Sedangkan secara teoretis, perkembangan konsep resiliensi selama beberapa dekade berfokus pada level individual, namun saat ini telah bergerak pada level keluarga dan komunitas. Selain itu, melalui riset-riset terkini, perkembangan resiliensi diyakini bukan hanya sebagai sebuah sifat kepribadian, tetapi juga proses yang diperoleh dalam menghadapi situasi sulit dan ekstrim.
“Dampak konflik terhadap kesehatan mental masyarakat Aceh menjadi perhatian pasca bencana Tsunami. Pada saat itu, korban bencana Tsunami menjadi fokus penanganan psikososial yang kemudian secara beriringan perhatian mengarah pada korban konflik,” ujar Marty Mawarpury saat ujian terbuka Program Doktor di Fakultas Psikologi UGM, Senin (23/1).

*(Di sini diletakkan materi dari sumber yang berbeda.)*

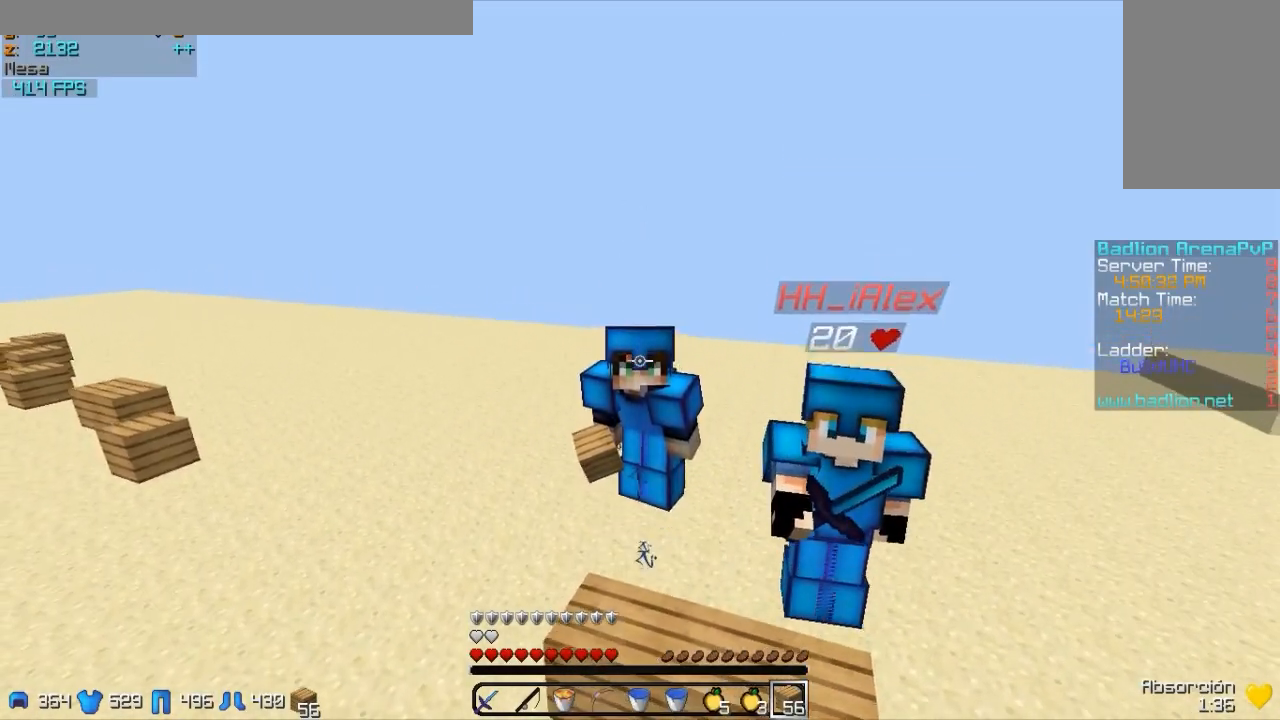
{"keys": [], "mouse": [], "events": []}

Menurut Marty, hingga kini masih banyak ditemui dampak panjang dari konflik di Aceh, seperti banyak janda menjadi orangtua tunggal dan menjadi tulang punggung bagi keluarga karena suami terbunuh atau hilang dalam masa konflik. Mereka merasa keadilan tidak diperoleh keluarga karena keluarga tidak memilik pengetahuan tentang hukum dan proses hukum.
Persoalan-persoalan pelanggaran yang belum tuntas tersebut menjadi ganjalan, terutama bagi keluarga yang menjadi korban kekerasan pada masa konflik. Bagaimana keluarga beradaptasi menghadapi ketidakpastian tersebut belum dapat dipahami.
“Impunitas terhadap pelaku memunculkan pertanyaan, apakah tersedia pilihan-pilihan bagi keluarga yang mengalami kekerasan, selain menerima dan beradaptasi dengan situasi? Bagaimana proses resiliensi keluarga penyintas konflik Aceh?,” paparnya saat mempertahankan disertasi Dinamika Resiliensi Keluarga Penyintas Konflik di Aceh dengan tim promotor Prof. Dr. Sofia Retnowati, M.S, Prof. Dr. Tina Afiatin, M.Si dan Prof. Subandi., M.A., Ph.D.
Marty Mawarpury, dosen Program Studi Fakultas Psikologi, Fakultas Kedokteran Universitas Syiah Kuala, Banda Aceh, mengatakan resiliensi keluarga penyintas konflik politik di Aceh merupakan proses menjaga keseimbangan keluarga melalui tahapan bertahan (survival), beradaptasi, penerimaan dan bertumbuh lebih kuat. Faktor-faktor yang memengaruhi resiliensi keluarga terdiri atas faktor protektif, risiko, sumberdaya dan budaya yang terdiri atas pranata-pranata sosial seperti masjid, meunasah, dayah, dan warung kopi.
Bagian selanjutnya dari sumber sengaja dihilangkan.